Olivaceous Thornbill Hummingbird Species

The Olivaceous Thornbill (Chalcostigma olivaceum) is a small hummingbird found in South America. With an average body length of 7-8 cm and weight of 3-4 grams, it is one of the smallest hummingbird species in the world. This tiny bird gets its name from its predominantly olive green plumage.

Natural Habitat and Range
The olivaceous thornbill inhabits the tropical montane cloud forests on the eastern slopes of the Andes mountains in Peru, Bolivia, and far northern Argentina at elevations between 1800-3600 meters. Its range extends from central Peru in the north to northwest Argentina in the south.

The bird’s habitat consists of dense, humid forest understory and edges with plenty of epiphytes and vines. The olivaceous thornbill prefers areas with many small flowering plants and a water source nearby. Its small size allows it to dart quickly through dense vegetation. Climate in its mountain habitat is cool and wet, with frequent mist and rain.
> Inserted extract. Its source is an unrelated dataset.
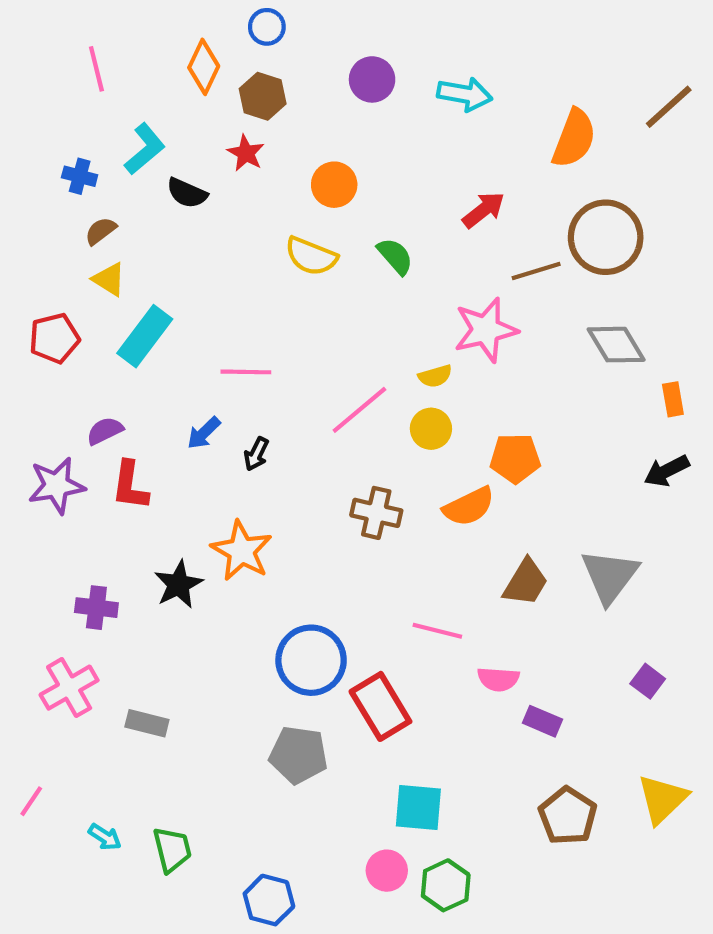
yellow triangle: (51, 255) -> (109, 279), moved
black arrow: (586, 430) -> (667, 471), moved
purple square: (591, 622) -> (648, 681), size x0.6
The olivaceous thornbill is relatively easy to identify by its distinctive olive green upperparts and off-white underparts. The crown of the head is a slightly darker olive green. The chin and throat are white, fading to pale gray across the chest and belly. A touch of cinnamon buff is sometimes visible on the sides of the neck. The tail is forked and steel blue. The long thin bill is straight and black. The wings make a high-pitched buzzing sound in flight.

Males and females look similar, but females have white spotting on the throat and chest while males have a solid white throat. Juveniles appear paler with buff spotting overall. The olivaceous thornbill exhibits no seasonal variation in its plumage. It is mostly solitary and territorial but will congregate at particularly rich nectar sources.

Like all hummingbirds, the olivaceous thornbill feeds on flower nectar and tiny insects. Its long bill allows it to access nectar deep inside long tubular flowers. Some favorite food plants include species of fuchsia, passionflower, and the giant puya plant. The bird uses its extensible tongue to lap up nectar while hovering at the flower. It also hawks small insects in flight or picks them off leaves and branches. A high metabolism requires the olivaceous thornbill to consume nectar every 10-15 minutes all day long.

The breeding season for the olivaceous thornbill extends from April to August in its South American range. Males perform elaborate courtship displays, flying back and forth in wide arcs with their colorful throat patch puffed out. Once paired, the female builds a delicate cup-shaped nest out of plant fibers and spider webs on a low hanging branch or tree trunk.

She lays just two tiny white eggs and incubates them alone for about 15-18 days. The chicks hatch with eyes closed and almost no feathers. Both parents feed the chicks with regurgitated insects and nectar for about 3 weeks until they fledge from the nest. The young birds reach full independence at around 6-8 weeks old. Pairs may raise two broods per season.

Threats and Conservation Status
The olivaceous thornbill’s population numbers and range are currently stable. Its remote mountain habitat protects it from most human activity. However, deforestation and climate change may impact the species in the future. Expanding agriculture and cattle ranching reduces forest area while rising temperatures dry out mountaintop cloud forests. The olivaceous thornbill is classified as Least Concern on the IUCN Red List.

Fun Facts
– The olivaceous thornbill hovers at an incredible 200 wing beats per second! This allows the bird to fly backwards and upside down while feeding.

– Its tiny nest, only about 2 inches wide, is stretched between two branches or leaves and blends into the vegetation.

– A group of hummingbirds is called a “glittering” or “shimmer”. When feeding, the olivaceous thornbill’s iridescent green back appears to shimmer in the light.

– The species name “olivaceum” is Latin for olive green, referring to the bird’s predominant body color.

– Males perform a high-speed dive display during courtship as they flash their iridescent crown and dive within inches of the female.

– Hummingbirds have remarkably short legs relative to their body size but compensating with powerfully muscled thighs for perching.

– The olivaceous thornbill’s long bill has flexible joints allowing the tips to bend up to 25 degrees in any direction to access nectar.

– This species spreads its wings out to the sides after rain to allow its feathers to dry since wet feathers are difficult to fly with.

The diminutive olivaceous thornbill thrives among the misty, moss-draped cloud forests of the South American Andes. It fills an important niche as a primary pollinator for many high altitude plants. While barely noticeable thanks to its tiny size, the olivaceous thornbill leads a fascinating life adapted for survival in the mountains. This delicate-looking but resilient species will hopefully continue brightening the tree-tops of its Andean home with its glimmering green plumage and buzzing wing-beats for a long time to come.